Non è un concetto che ci siamo inventati noi: da anni la Commissione Europea parla in modo sempre più circostanziato di sovranità sul dato come condizione di sviluppo economico europeo. C’è una European Data Strategy. Da qui tutte le norme e gli act dal 2016 a oggi, dal Gdpr fino ai Digital Services act e Data act.

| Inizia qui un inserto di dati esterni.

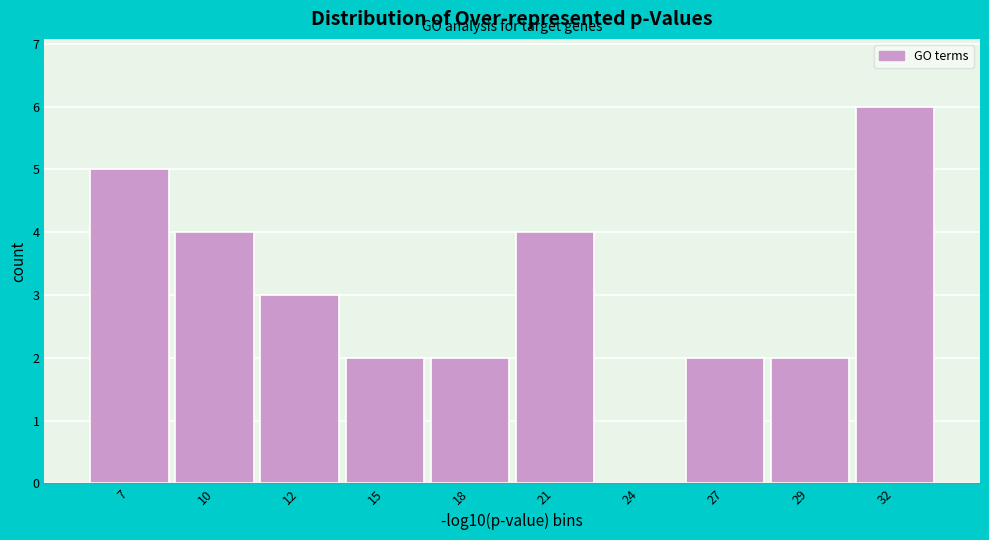

Reading right to left, what are all the values shown in this chart?

32=6	29=2	27=2	24=0	21=4	18=2	15=2	12=3	10=4	7=5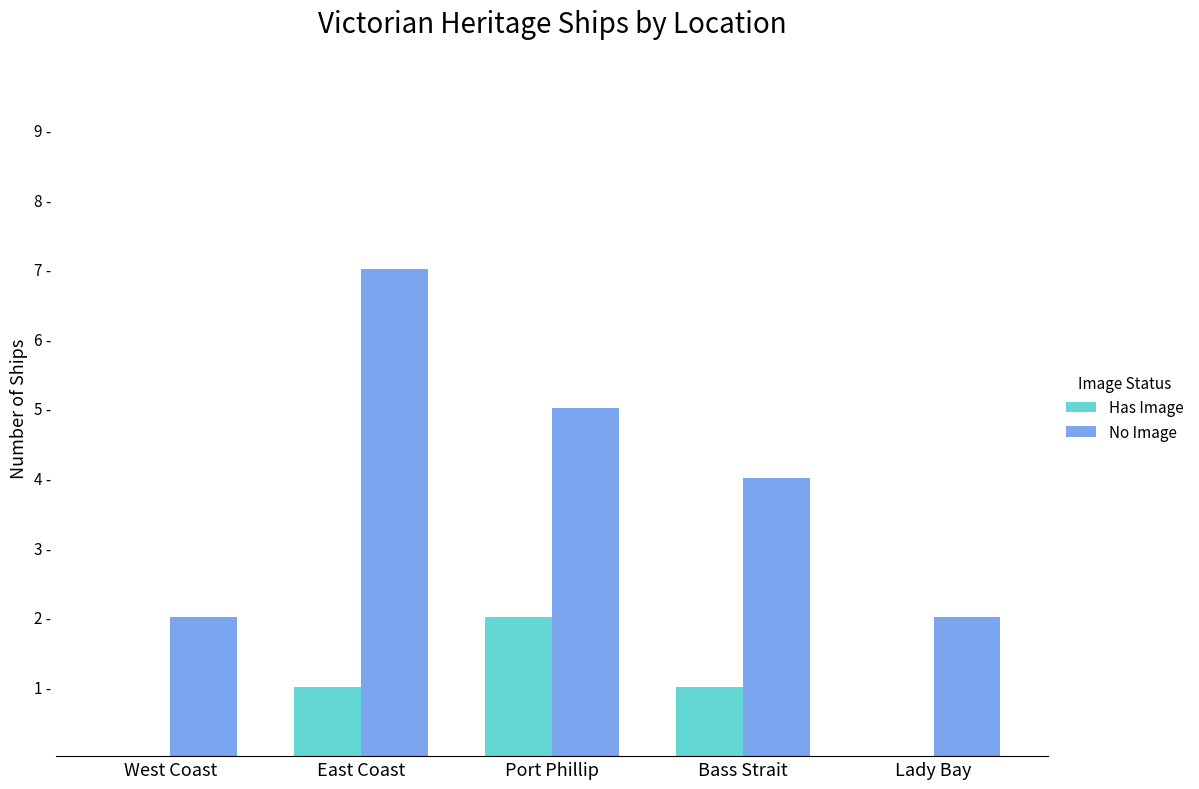

Which series has the widest spread of values?

No Image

Lato OpenAI, tutto questo però si traduce in costi di produzione: server in Europa come TikTok e compliance trasparente.
A differenza di Bytedance, tuttavia, OpenAi dovrebbe sentire meno il costo dell’adeguamento, data la presenza di Microsoft in Europa da anni.
Sul perché non abbia impostato prima una compliance conforme alle regole europee, nulla si può dire; sul data breach del 20 marzo 2023 ogni commento è superfluo.
Resta un punto: per quanto inconsapevole sia il cittadino riguardo ai propri diritti, ci sono organismi deputati a tutelarli: l’Autorità garante per il trattamento dei dati personali è tra questi e nel caso di specie ha operato per il meglio.